Task goal: Once the line with "index pip: (938, 969)" is found in the entries below, print it and each following line exactly, stopping after the line with "index dip: (169, 265)"; print nothing else.

Stored data entries:
- - - - -

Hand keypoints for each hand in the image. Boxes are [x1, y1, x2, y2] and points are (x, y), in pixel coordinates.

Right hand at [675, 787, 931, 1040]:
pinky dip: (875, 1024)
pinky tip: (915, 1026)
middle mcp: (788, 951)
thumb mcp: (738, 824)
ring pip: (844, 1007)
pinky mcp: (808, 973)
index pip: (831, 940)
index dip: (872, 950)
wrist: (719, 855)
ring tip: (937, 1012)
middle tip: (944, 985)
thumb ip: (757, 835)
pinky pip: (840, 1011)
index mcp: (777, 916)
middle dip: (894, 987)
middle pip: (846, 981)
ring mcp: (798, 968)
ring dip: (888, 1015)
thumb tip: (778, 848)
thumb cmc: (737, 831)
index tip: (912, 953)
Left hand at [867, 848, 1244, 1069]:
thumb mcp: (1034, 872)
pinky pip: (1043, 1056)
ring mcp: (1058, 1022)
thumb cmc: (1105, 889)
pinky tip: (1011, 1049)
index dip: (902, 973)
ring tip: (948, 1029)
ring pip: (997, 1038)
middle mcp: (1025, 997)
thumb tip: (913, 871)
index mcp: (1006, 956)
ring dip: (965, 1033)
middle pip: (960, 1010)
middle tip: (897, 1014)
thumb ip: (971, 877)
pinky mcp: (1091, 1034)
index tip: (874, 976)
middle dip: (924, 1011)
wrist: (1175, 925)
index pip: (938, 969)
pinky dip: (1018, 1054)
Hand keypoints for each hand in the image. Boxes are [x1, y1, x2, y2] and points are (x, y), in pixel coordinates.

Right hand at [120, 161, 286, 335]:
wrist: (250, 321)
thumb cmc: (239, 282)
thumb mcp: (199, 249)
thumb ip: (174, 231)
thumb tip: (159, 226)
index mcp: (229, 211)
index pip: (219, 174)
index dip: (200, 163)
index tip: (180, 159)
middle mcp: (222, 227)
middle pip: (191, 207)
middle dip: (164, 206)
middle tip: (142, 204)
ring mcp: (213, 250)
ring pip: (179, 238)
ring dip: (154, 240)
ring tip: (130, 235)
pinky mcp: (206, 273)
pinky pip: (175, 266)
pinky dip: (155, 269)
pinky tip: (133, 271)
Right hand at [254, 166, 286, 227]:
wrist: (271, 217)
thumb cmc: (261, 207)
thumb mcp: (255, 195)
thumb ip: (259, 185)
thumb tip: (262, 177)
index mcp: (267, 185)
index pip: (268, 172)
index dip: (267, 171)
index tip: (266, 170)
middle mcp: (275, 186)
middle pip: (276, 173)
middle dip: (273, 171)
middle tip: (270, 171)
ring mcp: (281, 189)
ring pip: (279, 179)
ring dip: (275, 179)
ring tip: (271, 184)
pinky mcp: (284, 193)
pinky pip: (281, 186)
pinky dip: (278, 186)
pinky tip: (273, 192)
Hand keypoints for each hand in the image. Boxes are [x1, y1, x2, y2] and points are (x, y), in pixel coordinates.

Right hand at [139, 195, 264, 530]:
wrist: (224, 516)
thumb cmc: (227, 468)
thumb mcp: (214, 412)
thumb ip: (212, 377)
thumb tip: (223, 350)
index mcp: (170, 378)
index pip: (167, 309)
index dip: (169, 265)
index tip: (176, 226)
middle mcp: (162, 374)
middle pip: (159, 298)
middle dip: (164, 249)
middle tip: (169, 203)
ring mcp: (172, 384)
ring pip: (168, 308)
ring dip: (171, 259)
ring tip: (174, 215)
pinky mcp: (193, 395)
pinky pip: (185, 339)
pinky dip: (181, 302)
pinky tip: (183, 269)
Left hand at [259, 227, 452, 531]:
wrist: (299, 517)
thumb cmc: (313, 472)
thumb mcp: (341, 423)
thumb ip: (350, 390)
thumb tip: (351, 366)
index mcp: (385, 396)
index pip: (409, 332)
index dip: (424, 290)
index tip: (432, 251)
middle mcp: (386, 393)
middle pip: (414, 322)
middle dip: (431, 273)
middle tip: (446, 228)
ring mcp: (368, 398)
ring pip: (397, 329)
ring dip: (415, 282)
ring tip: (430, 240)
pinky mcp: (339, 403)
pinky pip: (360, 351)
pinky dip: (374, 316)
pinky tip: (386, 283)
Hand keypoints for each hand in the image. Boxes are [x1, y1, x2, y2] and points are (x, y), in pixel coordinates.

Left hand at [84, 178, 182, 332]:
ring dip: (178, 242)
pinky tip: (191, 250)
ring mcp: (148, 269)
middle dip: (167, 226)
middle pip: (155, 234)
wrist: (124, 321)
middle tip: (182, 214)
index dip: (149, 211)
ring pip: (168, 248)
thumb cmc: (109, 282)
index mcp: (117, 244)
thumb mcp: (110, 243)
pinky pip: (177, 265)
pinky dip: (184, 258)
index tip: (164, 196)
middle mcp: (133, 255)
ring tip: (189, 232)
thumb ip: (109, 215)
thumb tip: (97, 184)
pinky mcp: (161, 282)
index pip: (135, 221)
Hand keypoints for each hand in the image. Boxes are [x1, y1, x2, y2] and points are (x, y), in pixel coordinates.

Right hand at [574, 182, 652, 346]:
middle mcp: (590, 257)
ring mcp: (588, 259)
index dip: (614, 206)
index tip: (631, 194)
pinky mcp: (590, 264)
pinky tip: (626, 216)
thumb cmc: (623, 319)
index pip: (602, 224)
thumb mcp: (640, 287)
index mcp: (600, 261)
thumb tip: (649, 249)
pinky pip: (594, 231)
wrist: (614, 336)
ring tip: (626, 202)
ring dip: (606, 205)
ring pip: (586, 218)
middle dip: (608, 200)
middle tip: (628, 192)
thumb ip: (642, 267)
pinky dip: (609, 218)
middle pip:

- - - - -

Your response:
index pip: (938, 969)
pinky dip: (1018, 1054)
Hand keypoints for each hand in the image. Boxes are [x1, y1, x2, y2] and points are (x, y), in pixel coordinates.

Right hand at [120, 161, 286, 335]:
wrist: (250, 321)
thumb cmc: (239, 282)
thumb mcp: (199, 249)
thumb ip: (174, 231)
thumb tip: (159, 226)
index mcp: (229, 211)
index pip: (219, 174)
index dip: (200, 163)
index tip: (180, 159)
middle mcp: (222, 227)
middle pip: (191, 207)
middle dip: (164, 206)
middle tip: (142, 204)
ring mcp: (213, 250)
ring pip: (179, 238)
ring dip: (154, 240)
ring tip: (130, 235)
pinky mcp: (206, 273)
pinky pip: (175, 266)
pinky dip: (155, 269)
pinky tip: (133, 271)
Right hand at [254, 166, 286, 227]:
wrist: (271, 217)
thumb cmc: (261, 207)
thumb mcp: (255, 195)
thumb ip: (259, 185)
thumb tip: (262, 177)
index mcp: (267, 185)
index pip: (268, 172)
index dip: (267, 171)
index tip: (266, 170)
middle mcp: (275, 186)
middle pip: (276, 173)
middle dip: (273, 171)
middle tip: (270, 171)
ring mcp: (281, 189)
ring pip: (279, 179)
ring dip: (275, 179)
ring tip: (271, 184)
pinky mcp: (284, 193)
pinky pip: (281, 186)
pinky dip: (278, 186)
pinky tip: (273, 192)
Hand keypoints for each hand in the image. Boxes are [x1, y1, x2, y2] and points are (x, y), in pixel coordinates.

Right hand at [139, 195, 264, 530]:
wrist: (224, 516)
thumb cmc: (227, 468)
thumb mcp: (214, 412)
thumb ip: (212, 377)
thumb tip: (223, 350)
index mcp: (170, 378)
index pip: (167, 309)
index dip: (169, 265)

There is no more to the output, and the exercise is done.